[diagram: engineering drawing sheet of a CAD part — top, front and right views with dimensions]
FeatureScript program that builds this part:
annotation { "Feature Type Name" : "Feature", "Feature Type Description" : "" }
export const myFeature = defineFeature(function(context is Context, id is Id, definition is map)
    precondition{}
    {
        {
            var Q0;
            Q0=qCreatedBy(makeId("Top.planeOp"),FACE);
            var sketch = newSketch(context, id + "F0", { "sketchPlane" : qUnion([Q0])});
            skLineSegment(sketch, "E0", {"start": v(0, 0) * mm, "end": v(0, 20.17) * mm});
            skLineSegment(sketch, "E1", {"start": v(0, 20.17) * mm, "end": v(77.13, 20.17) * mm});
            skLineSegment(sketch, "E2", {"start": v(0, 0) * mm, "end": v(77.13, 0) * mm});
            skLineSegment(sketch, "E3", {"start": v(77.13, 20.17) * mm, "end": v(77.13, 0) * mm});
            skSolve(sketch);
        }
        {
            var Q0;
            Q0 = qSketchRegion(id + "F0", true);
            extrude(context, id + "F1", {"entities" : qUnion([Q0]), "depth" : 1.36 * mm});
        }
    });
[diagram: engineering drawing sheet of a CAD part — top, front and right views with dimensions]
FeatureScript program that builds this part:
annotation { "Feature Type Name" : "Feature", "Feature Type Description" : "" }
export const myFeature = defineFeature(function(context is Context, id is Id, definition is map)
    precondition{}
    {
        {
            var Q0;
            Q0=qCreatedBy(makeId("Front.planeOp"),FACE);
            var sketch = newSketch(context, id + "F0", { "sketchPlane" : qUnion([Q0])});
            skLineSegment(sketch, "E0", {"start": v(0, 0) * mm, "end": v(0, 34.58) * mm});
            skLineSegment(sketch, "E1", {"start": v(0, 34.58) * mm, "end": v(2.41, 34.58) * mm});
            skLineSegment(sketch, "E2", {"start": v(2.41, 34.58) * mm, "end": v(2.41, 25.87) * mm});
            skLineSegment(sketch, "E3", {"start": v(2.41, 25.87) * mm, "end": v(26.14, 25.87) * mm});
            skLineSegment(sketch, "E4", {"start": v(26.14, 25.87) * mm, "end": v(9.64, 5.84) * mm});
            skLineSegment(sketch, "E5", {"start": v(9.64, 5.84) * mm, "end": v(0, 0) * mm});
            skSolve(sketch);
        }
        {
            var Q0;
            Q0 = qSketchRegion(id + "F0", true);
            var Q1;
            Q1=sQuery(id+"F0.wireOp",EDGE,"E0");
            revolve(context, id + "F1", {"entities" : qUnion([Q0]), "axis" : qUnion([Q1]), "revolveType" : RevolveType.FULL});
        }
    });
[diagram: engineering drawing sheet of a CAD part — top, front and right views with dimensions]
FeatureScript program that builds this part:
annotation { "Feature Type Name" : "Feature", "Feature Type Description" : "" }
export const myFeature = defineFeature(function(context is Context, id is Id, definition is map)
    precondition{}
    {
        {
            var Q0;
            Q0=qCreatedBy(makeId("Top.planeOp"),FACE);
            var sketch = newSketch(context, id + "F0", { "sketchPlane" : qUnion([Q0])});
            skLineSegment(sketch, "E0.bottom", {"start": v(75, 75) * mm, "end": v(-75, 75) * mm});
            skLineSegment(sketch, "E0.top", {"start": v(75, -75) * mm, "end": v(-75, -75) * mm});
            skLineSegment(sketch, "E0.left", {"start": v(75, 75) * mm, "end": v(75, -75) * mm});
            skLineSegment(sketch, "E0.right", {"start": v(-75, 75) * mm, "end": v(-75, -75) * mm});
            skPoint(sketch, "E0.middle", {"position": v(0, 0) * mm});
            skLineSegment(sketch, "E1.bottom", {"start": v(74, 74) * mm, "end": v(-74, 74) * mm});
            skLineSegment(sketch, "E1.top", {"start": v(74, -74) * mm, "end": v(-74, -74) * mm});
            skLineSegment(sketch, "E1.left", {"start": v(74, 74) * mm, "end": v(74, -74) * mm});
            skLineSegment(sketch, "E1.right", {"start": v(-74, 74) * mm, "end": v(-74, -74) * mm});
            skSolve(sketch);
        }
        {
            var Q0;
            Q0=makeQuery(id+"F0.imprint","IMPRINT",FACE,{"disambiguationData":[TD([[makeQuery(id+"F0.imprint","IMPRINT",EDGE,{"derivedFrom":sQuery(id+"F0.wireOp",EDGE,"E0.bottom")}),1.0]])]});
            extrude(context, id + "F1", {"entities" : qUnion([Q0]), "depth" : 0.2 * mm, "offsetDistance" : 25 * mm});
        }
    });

### EXERCISE DIRECTIONS
List each line of the items that contains the string "extrude", treating uppercase and lowercase as distinct.

### CORRECT ANSWER
            extrude(context, id + "F1", {"entities" : qUnion([Q0]), "depth" : 1.36 * mm});
            extrude(context, id + "F1", {"entities" : qUnion([Q0]), "depth" : 0.2 * mm, "offsetDistance" : 25 * mm});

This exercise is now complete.